Pipeline Disintegration (Post Build Pipeline)

Other Names:

Post Build Hand off, Time Capsule, Strangler Application

Symptoms:

It is very complicated to add features to the current build process, because the current tooling deficiencies, process bureaucracy or the responsible team is reluctant to add those features for their own reasons.

Problem:

The current build process is blocking from adding features required for the business to succeed, such as increasing feedback, adding more information, or adding more actions to ease manual work.

Continuing to bang on that specific door might be a Sisyphean task, and spending too much time on it would be very unproductive and ineffective.

Forces:

You'd like to get more feedback sources to the build, but that might interfere with the team's current processes, area of responsibility, or, in regulated environments, even traceability, documentation and workload.

You and other stakeholders believe that adding those features will increase feedback, quality or other benefits, but tacking new features on the current build seems to be stepping on everyones toes.

Solution:

Create a new pipeline that receives a Time Capsule from the current build process. This Time Capsule will contain the end artifacts from the build process (usually the "release" binaries and other support files, and possibly all the source code).

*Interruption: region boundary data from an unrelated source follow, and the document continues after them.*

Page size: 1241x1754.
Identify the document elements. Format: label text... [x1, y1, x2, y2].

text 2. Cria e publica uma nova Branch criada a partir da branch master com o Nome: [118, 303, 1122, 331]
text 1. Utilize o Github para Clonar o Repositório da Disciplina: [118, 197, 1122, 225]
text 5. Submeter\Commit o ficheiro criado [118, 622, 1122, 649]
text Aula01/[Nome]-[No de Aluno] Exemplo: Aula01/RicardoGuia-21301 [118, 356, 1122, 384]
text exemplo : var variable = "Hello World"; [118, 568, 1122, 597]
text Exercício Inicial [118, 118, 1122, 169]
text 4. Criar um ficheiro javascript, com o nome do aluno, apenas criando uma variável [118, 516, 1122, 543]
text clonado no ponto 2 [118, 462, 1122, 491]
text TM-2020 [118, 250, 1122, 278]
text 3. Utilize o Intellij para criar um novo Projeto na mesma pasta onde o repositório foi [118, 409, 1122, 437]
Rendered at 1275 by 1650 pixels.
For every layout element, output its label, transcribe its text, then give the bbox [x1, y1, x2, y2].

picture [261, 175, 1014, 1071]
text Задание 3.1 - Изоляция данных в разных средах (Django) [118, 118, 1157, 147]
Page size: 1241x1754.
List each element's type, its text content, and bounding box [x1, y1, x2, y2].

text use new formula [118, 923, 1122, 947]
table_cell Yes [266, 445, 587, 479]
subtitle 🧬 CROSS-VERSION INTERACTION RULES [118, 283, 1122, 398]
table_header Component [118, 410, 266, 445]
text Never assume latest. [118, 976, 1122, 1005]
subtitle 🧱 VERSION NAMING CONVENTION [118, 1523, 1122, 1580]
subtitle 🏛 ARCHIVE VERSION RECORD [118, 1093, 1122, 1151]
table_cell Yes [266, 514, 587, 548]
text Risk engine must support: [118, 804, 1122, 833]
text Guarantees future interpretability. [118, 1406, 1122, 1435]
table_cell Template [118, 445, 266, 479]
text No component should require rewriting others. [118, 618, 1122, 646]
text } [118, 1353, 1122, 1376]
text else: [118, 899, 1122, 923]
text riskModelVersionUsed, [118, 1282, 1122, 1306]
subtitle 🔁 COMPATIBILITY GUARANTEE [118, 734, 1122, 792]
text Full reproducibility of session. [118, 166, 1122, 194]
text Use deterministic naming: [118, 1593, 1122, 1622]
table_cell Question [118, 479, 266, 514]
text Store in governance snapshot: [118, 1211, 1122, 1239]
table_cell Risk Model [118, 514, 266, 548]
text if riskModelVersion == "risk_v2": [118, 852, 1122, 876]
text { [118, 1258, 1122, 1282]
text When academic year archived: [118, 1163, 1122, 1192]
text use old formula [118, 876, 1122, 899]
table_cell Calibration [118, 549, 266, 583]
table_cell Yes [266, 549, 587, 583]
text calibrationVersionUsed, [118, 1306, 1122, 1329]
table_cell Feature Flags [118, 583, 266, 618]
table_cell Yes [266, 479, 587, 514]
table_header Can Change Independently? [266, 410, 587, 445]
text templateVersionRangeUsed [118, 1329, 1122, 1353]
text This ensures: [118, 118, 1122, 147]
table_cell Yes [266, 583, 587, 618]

Now that the time capsule is in your possession, you can put it through a new, separate pipeline that adds the steps that you might care about. Examples might include:

  • Static code analysis
  • Running unit tests (if those couldn't be run in the original build)
  • Deployments

A more explicit example:

  1. Make sure the "old" build copies or "drops" all related artifacts into a shared folder that will be accessible by the new pipeline. This should happen automatically every time the old build runs, which hopefully will be once or more a day.
  2. Install an instance of a CI server of some sort (let's say it's TeamCity for the sake of argument), and create a new project for the new pipeline. This will hopefully be on a seperate server so as not to interfere with the old build's require hardware and software resources.
  3. The first action as part of the new pipeline will be, instead of using source control, copying the time capsule binaries into the local build agent that will be invoked by the new CI tool during the run.
  4. Next steps might then include running unit tests, static code analysis or anything else your heart desires, without interfering with the old build structure.
  5. Notify stakeholders if the new pipeline fails.